Anonymous wrote:“I used to tell myself that San Francisco’s politics were wacky but the city was trying—really trying—to be good. But the reality is that with the smartest minds and so much money and the very best of intentions, San Francisco became a cruel city. It became so dogmatically progressive that maintaining the purity of the politics required accepting—or at least ignoring—devastating results.
But this dogmatism may be buckling under pressure from reality. Earlier this year, in a landslide, San Francisco voters recalled the head of the school board and two of her most progressive colleagues. These are the people who also turned out Boudin; early results showed m that about 60 percent of voters chose to recall him.
Residents had hoped Boudin would reform the criminal-justice system and treat low-level offenders more humanely. Instead, critics argued that his policies victimized victims, allowed criminals to go free to reoffend, and did nothing to help the city’s most vulnerable. To understand just how noteworthy Boudin’s defenestration is, please keep in mind that San Francisco has only a tiny number of Republicans. This fight is about leftists versus liberals. It’s about idealists who think a perfect world is within reach—it’ll only take a little more time, a little more commitment, a little more funding, forever—and those who are fed up.“
I feel like San Francisco has always been a dark and cruel place, it’s just that somehow people over the last few decades have tried to pretend that it wasn’t.

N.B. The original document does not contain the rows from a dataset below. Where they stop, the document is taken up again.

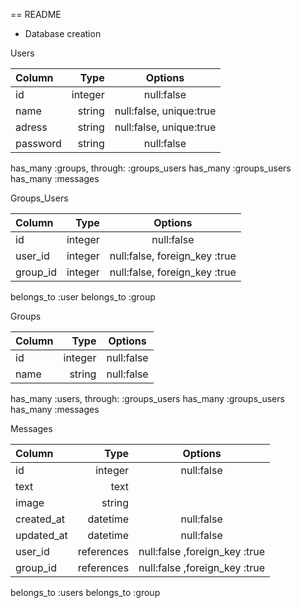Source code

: == README

* Database creation

Users

| Column     | Type        | Options                        |
|:-----------|------------:|:------------------------------:|
| id         | integer     | null:false                     |
| name       | string      | null:false, unique:true        |
| adress     | string      | null:false, unique:true        |
| password   | string      | null:false                     |

has_many :groups, through: :groups_users
has_many :groups_users
has_many :messages

Groups_Users

| Column     | Type        | Options                         |
|:-----------|------------:|:-------------------------------:|
| id         | integer     | null:false                      |
| user_id    | integer     | null:false, foreign_key :true   |
| group_id   | integer     | null:false, foreign_key :true   |

belongs_to :user
belongs_to :group

Groups

| Column     | Type        | Options                         |
|:-----------|------------:|:-------------------------------:|
| id         | integer     | null:false                      |
| name       | string      | null:false                      |

has_many :users, through: :groups_users
has_many :groups_users
has_many :messages


Messages

| Column     | Type        | Options                         |
|:-----------|------------:|:-------------------------------:|
| id         | integer     | null:false                      |
| text       | text        |                                 |
| image      | string      |                                 |
| created_at | datetime    | null:false                      |
| updated_at | datetime    | null:false                      |
| user_id    | references  | null:false ,foreign_key :true   |
| group_id   | references  | null:false ,foreign_key :true   |

belongs_to :users
belongs_to :group
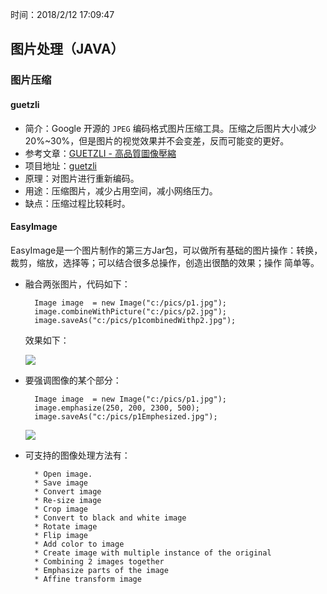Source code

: 时间：2018/2/12 17:09:47  

## 图片处理（JAVA）

### 图片压缩

#### guetzli 
 
* 简介：Google 开源的 `JPEG` 编码格式图片压缩工具。压缩之后图片大小减少 20%~30%，但是图片的视觉效果并不会变差，反而可能变的更好。  
* 参考文章：[GUETZLI - 高品質圖像壓縮](https://tachingchen.com/tw/blog/google-guetzli-image-compression-algorithm/)
* 项目地址：[guetzli](https://github.com/google/guetzli/)  
* 原理：对图片进行重新编码。
* 用途：压缩图片，减少占用空间，减小网络压力。  
* 缺点：压缩过程比较耗时。   

#### EasyImage

EasyImage是一个图片制作的第三方Jar包，可以做所有基础的图片操作：转换，裁剪，缩放，选择等；可以结合很多总操作，创造出很酷的效果；操作 简单等。    

* 融合两张图片，代码如下：

		Image image  = new Image("c:/pics/p1.jpg");
		image.combineWithPicture("c:/pics/p2.jpg");
		image.saveAs("c:/pics/p1combinedWithp2.jpg");

    效果如下：

    ![](http://www.oschina.net/uploads/img/201003/10110300_rdwT.jpg)

* 要强调图像的某个部分：

		Image image  = new Image("c:/pics/p1.jpg");
		image.emphasize(250, 200, 2300, 500);
		image.saveAs("c:/pics/p1Emphesized.jpg");

	![](http://www.oschina.net/uploads/img/201003/10110357_6Cfu.jpg)
* 可支持的图像处理方法有：
	
		* Open image.
		* Save image
		* Convert image
		* Re-size image
		* Crop image
		* Convert to black and white image
		* Rotate image
		* Flip image
		* Add color to image
		* Create image with multiple instance of the original
		* Combining 2 images together
		* Emphasize parts of the image
		* Affine transform image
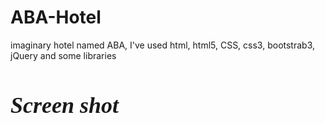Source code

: # ABA-Hotel
 imaginary hotel named ABA, I've used html, html5, CSS, css3, bootstrab3, jQuery and some libraries
 <h1 style = "font-family:georgia,garamond,serif;font-size:36px;font-style:italic;">Screen shot</h1>
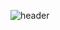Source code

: ![header](https://capsule-render.vercel.app/api?type=venom&color=89CFF0&height=300&section=header&text=Work%in%Progress&fontSize=50)

<!--
**b0biii/b0biii** is a ✨ _special_ ✨ repository because its `README.md` (this file) appears on your GitHub profile.

Here are some ideas to get you started:

- 🔭 I’m currently working on ...
- 🌱 I’m currently learning ...
- 👯 I’m looking to collaborate on ...
- 🤔 I’m looking for help with ...
- 💬 Ask me about ...
- 📫 How to reach me: ...
- 😄 Pronouns: ...
- ⚡ Fun fact: ...
-->
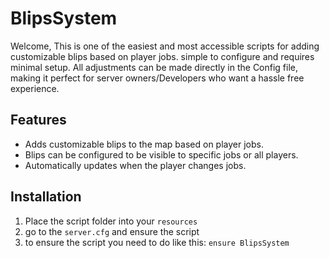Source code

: # BlipsSystem

Welcome, This is one of the easiest and most accessible scripts for adding customizable blips based on player jobs. simple to configure and requires minimal setup. All adjustments can be made directly in the Config file, making it perfect for server owners/Developers who want a hassle free experience.

## Features
- Adds customizable blips to the map based on player jobs.
- Blips can be configured to be visible to specific jobs or all players.
- Automatically updates when the player changes jobs.

## Installation
1. Place the script folder into your `resources`
2. go to the `server.cfg` and ensure the script
3. to ensure the script you need to do like this: `ensure BlipsSystem`

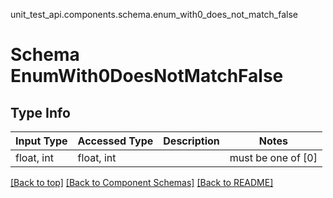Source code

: unit_test_api.components.schema.enum_with0_does_not_match_false
# Schema EnumWith0DoesNotMatchFalse

## Type Info
Input Type | Accessed Type | Description | Notes
------------ | ------------- | ------------- | -------------
float, int | float, int |  | must be one of [0]

[[Back to top]](#top) [[Back to Component Schemas]](../../../README.md#Component-Schemas) [[Back to README]](../../../README.md)
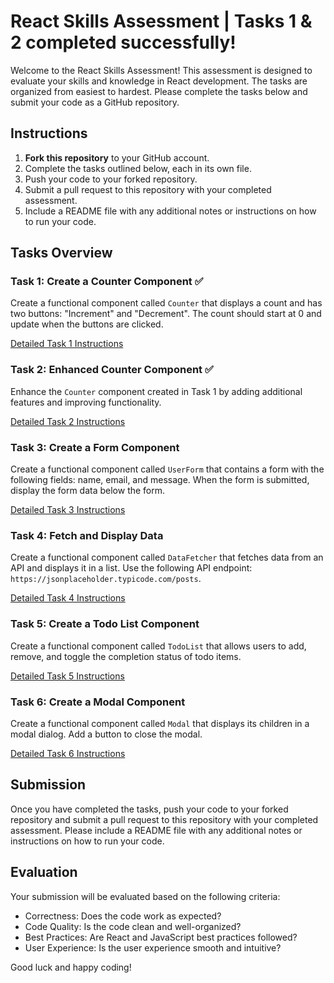 # React Skills Assessment | Tasks 1 & 2 completed successfully!

Welcome to the React Skills Assessment! This assessment is designed to evaluate your skills and knowledge in React development. The tasks are organized from easiest to hardest. Please complete the tasks below and submit your code as a GitHub repository.

## Instructions

1. **Fork this repository** to your GitHub account.
2. Complete the tasks outlined below, each in its own file.
3. Push your code to your forked repository.
4. Submit a pull request to this repository with your completed assessment.
5. Include a README file with any additional notes or instructions on how to run your code.

## Tasks Overview

### Task 1: Create a Counter Component ✅

Create a functional component called `Counter` that displays a count and has two buttons: "Increment" and "Decrement". The count should start at 0 and update when the buttons are clicked.

[Detailed Task 1 Instructions](./Task1.md)

### Task 2: Enhanced Counter Component ✅

Enhance the `Counter` component created in Task 1 by adding additional features and improving functionality.

[Detailed Task 2 Instructions](./Task2.md)

### Task 3: Create a Form Component

Create a functional component called `UserForm` that contains a form with the following fields: name, email, and message. When the form is submitted, display the form data below the form.

[Detailed Task 3 Instructions](./Task3.md)

### Task 4: Fetch and Display Data

Create a functional component called `DataFetcher` that fetches data from an API and displays it in a list. Use the following API endpoint: `https://jsonplaceholder.typicode.com/posts`.

[Detailed Task 4 Instructions](./Task4.md)

### Task 5: Create a Todo List Component

Create a functional component called `TodoList` that allows users to add, remove, and toggle the completion status of todo items.

[Detailed Task 5 Instructions](./Task5.md)

### Task 6: Create a Modal Component

Create a functional component called `Modal` that displays its children in a modal dialog. Add a button to close the modal.

[Detailed Task 6 Instructions](./Task6.md)

## Submission

Once you have completed the tasks, push your code to your forked repository and submit a pull request to this repository with your completed assessment. Please include a README file with any additional notes or instructions on how to run your code.

## Evaluation

Your submission will be evaluated based on the following criteria:

- Correctness: Does the code work as expected?
- Code Quality: Is the code clean and well-organized?
- Best Practices: Are React and JavaScript best practices followed?
- User Experience: Is the user experience smooth and intuitive?

Good luck and happy coding!
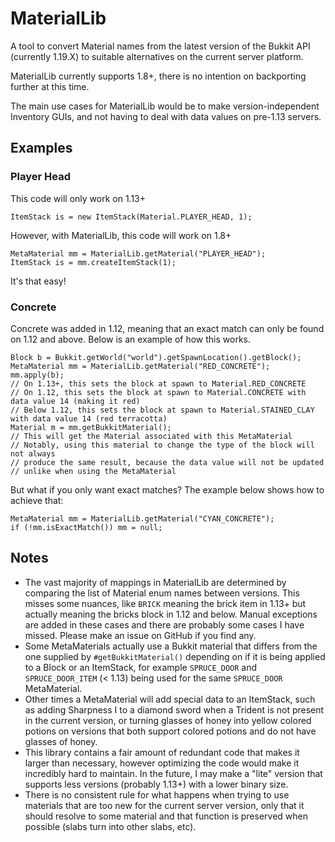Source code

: # MaterialLib
A tool to convert Material names from the latest version of the Bukkit API (currently 1.19.X) to suitable alternatives on the current server platform.

MaterialLib currently supports 1.8+, there is no intention on backporting further at this time.

The main use cases for MaterialLib would be to make version-independent Inventory GUIs, and not having to deal with data values on pre-1.13 servers.

## Examples
### Player Head
This code will only work on 1.13+

    ItemStack is = new ItemStack(Material.PLAYER_HEAD, 1);

However, with MaterialLib, this code will work on 1.8+



    MetaMaterial mm = MaterialLib.getMaterial("PLAYER_HEAD");
    ItemStack is = mm.createItemStack(1);

It's that easy!

### Concrete
Concrete was added in 1.12, meaning that an exact match can only be found on 1.12 and above. Below is an example of how this works.


    Block b = Bukkit.getWorld("world").getSpawnLocation().getBlock();
    MetaMaterial mm = MaterialLib.getMaterial("RED_CONCRETE");
    mm.apply(b);
    // On 1.13+, this sets the block at spawn to Material.RED_CONCRETE
    // On 1.12, this sets the block at spawn to Material.CONCRETE with data value 14 (making it red)
    // Below 1.12, this sets the block at spawn to Material.STAINED_CLAY with data value 14 (red terracotta)
    Material m = mm.getBukkitMaterial();
    // This will get the Material associated with this MetaMaterial
    // Notably, using this material to change the type of the block will not always
    // produce the same result, because the data value will not be updated
    // unlike when using the MetaMaterial

But what if you only want exact matches? The example below shows how to achieve that:


    MetaMaterial mm = MaterialLib.getMaterial("CYAN_CONCRETE");
    if (!mm.isExactMatch()) mm = null;

## Notes
- The vast majority of mappings in MaterialLib are determined by comparing the list of Material enum names between versions. This misses some nuances, like `BRICK` meaning the brick item in 1.13+ but actually meaning the bricks block in 1.12 and below. Manual exceptions are added in these cases and there are probably some cases I have missed. Please make an issue on GitHub if you find any.
- Some MetaMaterials actually use a Bukkit material that differs from the one supplied by `#getBukkitMaterial()` depending on if it is being applied to a Block or an ItemStack, for example `SPRUCE_DOOR` and `SPRUCE_DOOR_ITEM` (< 1.13) being used for the same `SPRUCE_DOOR` MetaMaterial.
- Other times a MetaMaterial will add special data to an ItemStack, such as adding Sharpness I to a diamond sword when a Trident is not present in the current version, or turning glasses of honey into yellow colored potions on versions that both support colored potions and do not have glasses of honey.
- This library contains a fair amount of redundant code that makes it larger than necessary, however optimizing the code would make it incredibly hard to maintain. In the future, I may make a "lite" version that supports less versions (probably 1.13+) with a lower binary size.
- There is no consistent rule for what happens when trying to use materials that are too new for the current server version, only that it should resolve to some material and that function is preserved when possible (slabs turn into other slabs, etc).
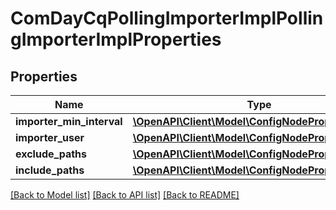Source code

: # ComDayCqPollingImporterImplPollingImporterImplProperties

## Properties
Name | Type | Description | Notes
------------ | ------------- | ------------- | -------------
**importer_min_interval** | [**\OpenAPI\Client\Model\ConfigNodePropertyInteger**](ConfigNodePropertyInteger.md) |  | [optional] 
**importer_user** | [**\OpenAPI\Client\Model\ConfigNodePropertyString**](ConfigNodePropertyString.md) |  | [optional] 
**exclude_paths** | [**\OpenAPI\Client\Model\ConfigNodePropertyArray**](ConfigNodePropertyArray.md) |  | [optional] 
**include_paths** | [**\OpenAPI\Client\Model\ConfigNodePropertyArray**](ConfigNodePropertyArray.md) |  | [optional] 

[[Back to Model list]](../README.md#documentation-for-models) [[Back to API list]](../README.md#documentation-for-api-endpoints) [[Back to README]](../README.md)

Like go watch the Maltese Falcon or any other film noir set in the city. Those stories use SF as a backdrop for a reason. Go read again Call of the Wild (starts with Buck getting stolen in Santa Clara) or Kerouc’s On the Road, where he basically is a sociopath exploiting people for hundreds of pages.
I lived in the Bay Area during the early dotcom boom, the aggressive Darwinistic brutality of the place was never lost on me. Not for a moment.